The Federal Republic of Yugoslavia was re-constituted in February 2003 as the State Union of Serbia and Montenegro. The new country had a unicameral legislature, and its first members were appointed by the republican parliaments of Serbia and Montenegro; only sitting federal or republican parliamentarians were eligible. Đidić was chosen as part of the DS's delegation.

===Member of the National Assembly (2004–07)===
Đidić received the 176th position on the DS's electoral list in the 2003 Serbian parliamentary election. The list won thirty-seven mandates, and he was included in his party's delegation when the new assembly met in January 2004. (From 2000 to 2011, mandates in Serbian parliamentary elections were awarded to sponsoring parties or coalitions rather than individual candidates, and it was common practice for the mandates to be distributed out of numerical order. Đidić's list position had no formal bearing on his chances of election.) The rival Democratic Party of Serbia (Demokratska stranka Srbije, DSS) emerged as the leader of Serbia's government after the election, and the DS served in opposition. Đidić's term in the federal assembly ended in February 2004. During his first term in the Serbian parliament, he served on the committee for constitutional affairs and the administrative committee.

He led the DS's list for the Kruševac municipal assembly in the 2004 Serbian local elections and was re-elected when the list won nineteen mandates.

Đidić appeared in the sixtieth position on the DS's list in the 2007 parliamentary election and was again chosen for a mandate when the list won sixty-four seats. The DS and the DSS formed an unstable coalition government after the election; Đidić was appointed as a state secretary in Serbia's ministry of finance in May 2007 and resigned his republican and local assembly seats shortly thereafter. In the finance ministry, he was given responsibility for fiscal administration and customs administration.

===Secretary of State (2007–12)===
The DS–DSS alliance broke down in early 2008, and a new parliamentary election was called for May of the same year. Đidić received the fifty-third position on the DS-led For a European Serbia list; he also led the same coalition list in Kruševac in the concurrent local elections. The overall results of the republican election were inconclusive, but the For a European Serbia alliance ultimately formed a new coalition government with the SPS. Đidić continued to serve as a state secretary and so did not take a seat in either the republican or local legislatures.

In September 2009, he announced that Serbia had signed a memorandum of understanding with China for the purchase of customs scanners. The following year, he signed a framework agreement with China on a concessionary loan.

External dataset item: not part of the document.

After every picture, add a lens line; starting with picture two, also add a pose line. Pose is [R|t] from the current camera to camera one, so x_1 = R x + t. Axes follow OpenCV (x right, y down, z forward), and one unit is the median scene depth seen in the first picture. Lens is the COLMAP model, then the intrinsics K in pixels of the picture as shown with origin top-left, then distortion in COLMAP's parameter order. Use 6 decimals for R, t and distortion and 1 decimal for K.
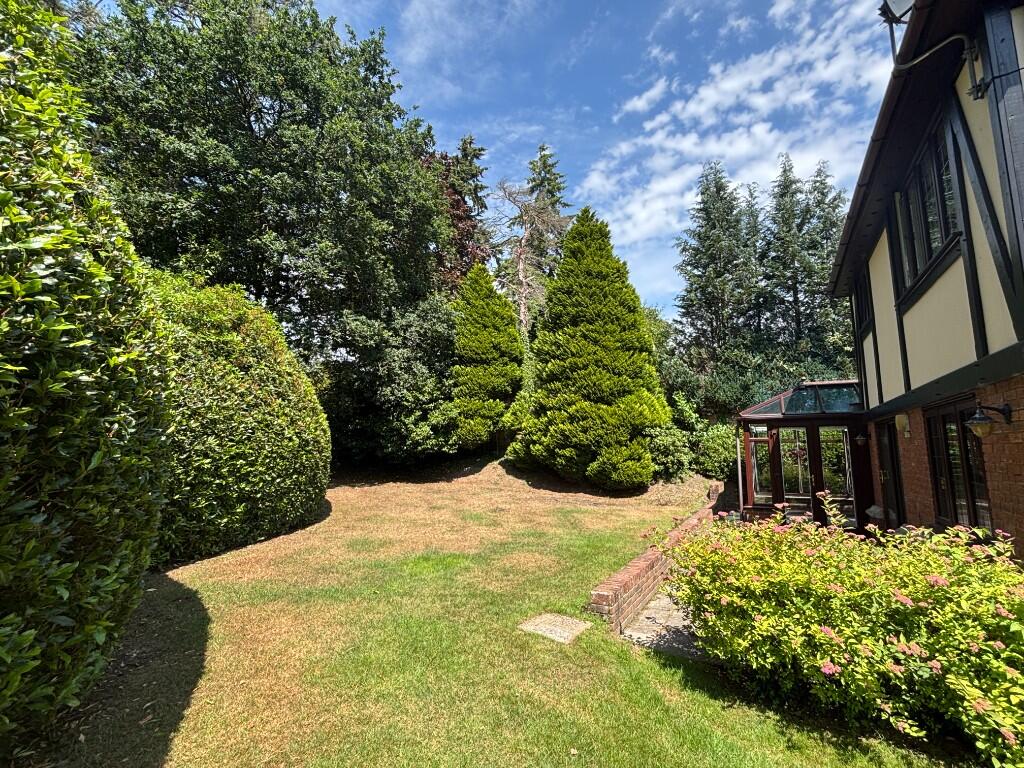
lens RADIAL K [[479.0, 0, 511.3], [0, 479.0, 383.4], [0, 0, 1]] dist [0.001567, -0.000239]
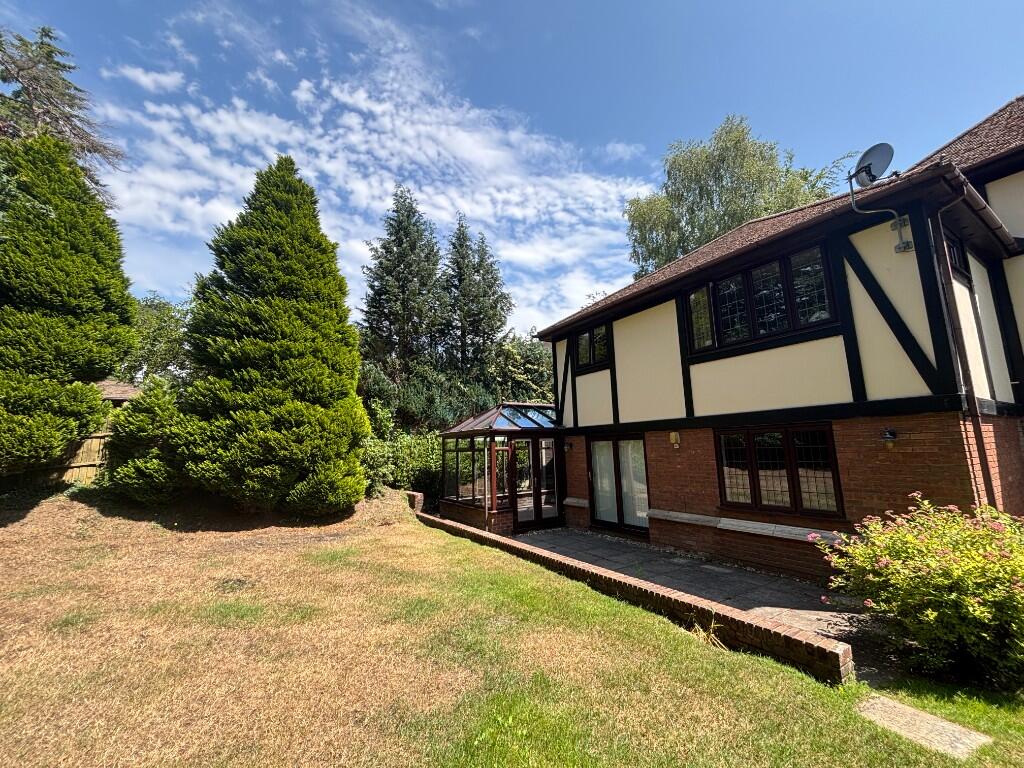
lens RADIAL K [[411.5, 0, 511.5], [0, 411.5, 383.2], [0, 0, 1]] dist [-0.003220, -0.001084]
pose [[0.477584, 0.127288, 0.869316, -0.243998], [-0.089627, 0.991346, -0.095917, 0.041339], [-0.874002, -0.032106, 0.484860, 0.392247]]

===Return to the National Assembly (2012–14)===
Serbia's electoral system was reformed in 2011, such that all mandates in elections held under proportional representation were awarded to candidates on successful lists in numerical order. Đidić received the twenty-sixth position on the DS's list in the 2012 parliamentary election and was elected when the list won sixty-seven seats. The Serbian Progressive Party (Srpska napredna stranka, SNS) formed a new coalition government with the SPS after the election, and the DS moved into opposition. Đidić also led the DS list for Kruševac in the 2012 local elections and was re-elected when the list won twelve mandates.

In this assembly term, Đidić was a member of the committee on administrative, budgetary, mandate and immunity issues and the committee for Kosovo and Metohija, and the parliamentary friendship groups with Bulgaria, Greece, Montenegro, and Russia.

The DS became internally divided after its defeat in the 2012 election, and in March 2013 Đidić joined the breakaway Together for Serbia party under Dušan Petrović's leadership. The ZZS contested the 2014 parliamentary election on a coalition list led by former DS leader Boris Tadić; Đidić appeared in the twenty-fifth position on the list and missed election when the list won only nineteen seats. Đidić was later the list bearer for the ZZS in Kruševac in the 2016 local elections; the list did not cross the electoral threshold to win representation in the assembly.